-- The problem --
Lines below that include the word "Leser" should each be copied.

-- Working data --

────────────────────────────────────────

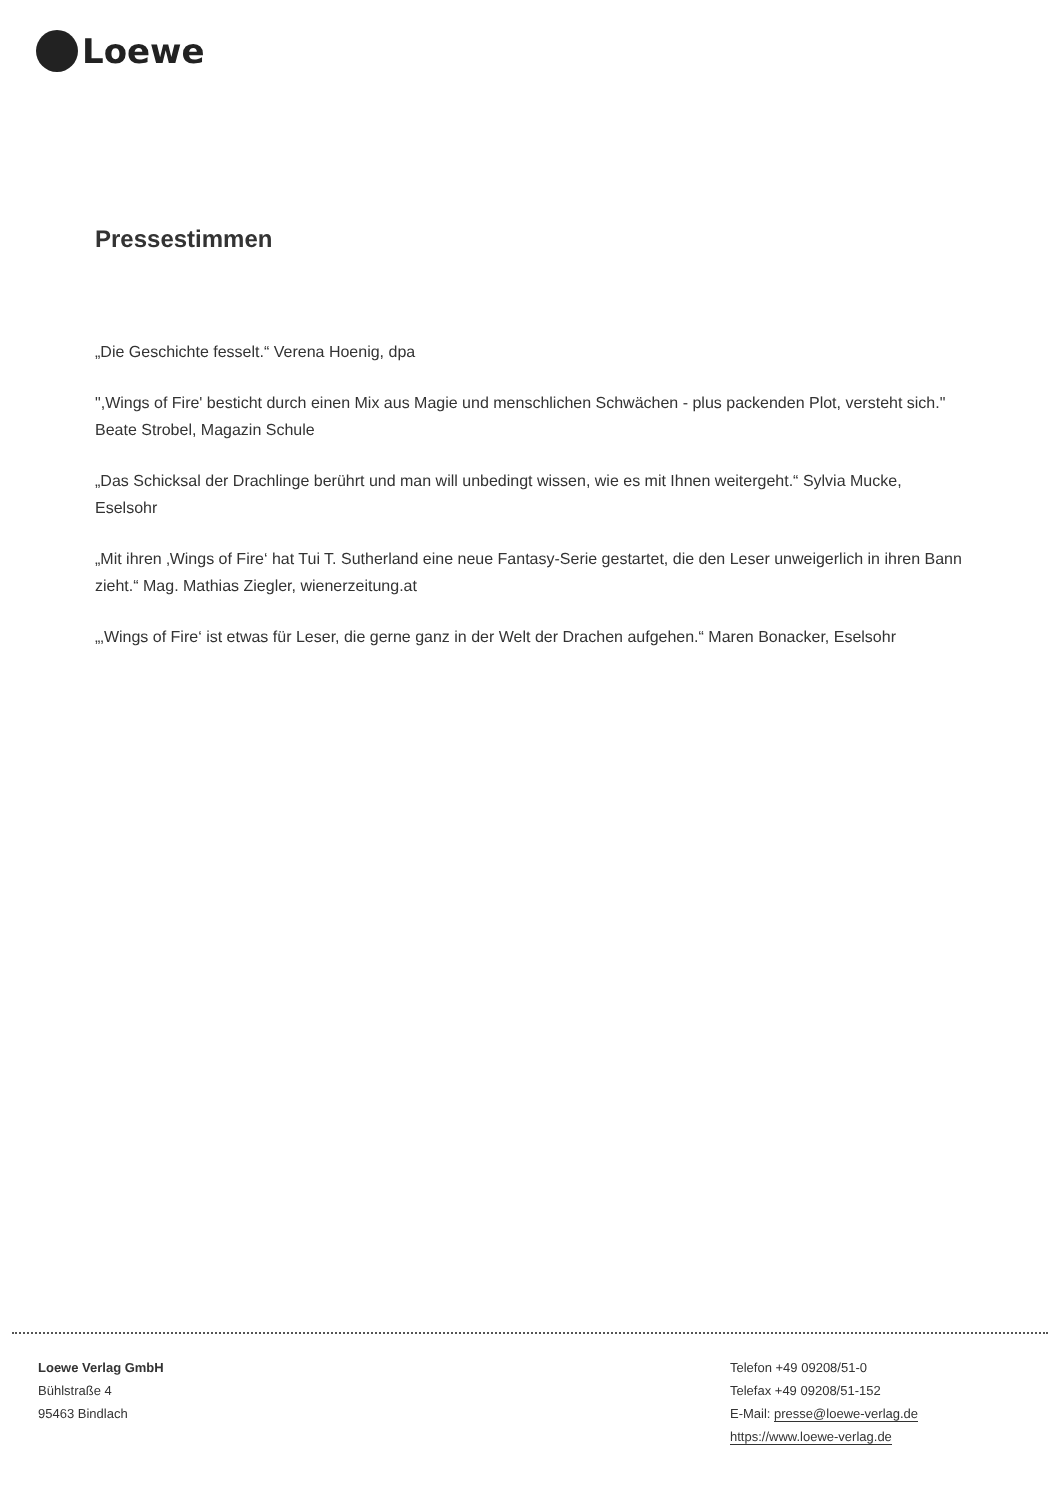Loewe
Pressestimmen
„Die Geschichte fesselt.“ Verena Hoenig, dpa
",Wings of Fire' besticht durch einen Mix aus Magie und menschlichen Schwächen - plus packenden Plot, versteht sich." Beate Strobel, Magazin Schule
„Das Schicksal der Drachlinge berührt und man will unbedingt wissen, wie es mit Ihnen weitergeht.“ Sylvia Mucke, Eselsohr
„Mit ihren ‚Wings of Fire‘ hat Tui T. Sutherland eine neue Fantasy-Serie gestartet, die den Leser unweigerlich in ihren Bann zieht.“ Mag. Mathias Ziegler, wienerzeitung.at
„‚Wings of Fire‘ ist etwas für Leser, die gerne ganz in der Welt der Drachen aufgehen.“ Maren Bonacker, Eselsohr
Loewe Verlag GmbH
Bühlstraße 4
95463 Bindlach
Telefon +49 09208/51-0
Telefax +49 09208/51-152
E-Mail: presse@loewe-verlag.de
https://www.loewe-verlag.de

────────────────────────────────────────

-- Result of this task --
„Mit ihren ‚Wings of Fire‘ hat Tui T. Sutherland eine neue Fantasy-Serie gestartet, die den Leser unweigerlich in ihren Bann zieht.“ Mag. Mathias Ziegler, wienerzeitung.at
„‚Wings of Fire‘ ist etwas für Leser, die gerne ganz in der Welt der Drachen aufgehen.“ Maren Bonacker, Eselsohr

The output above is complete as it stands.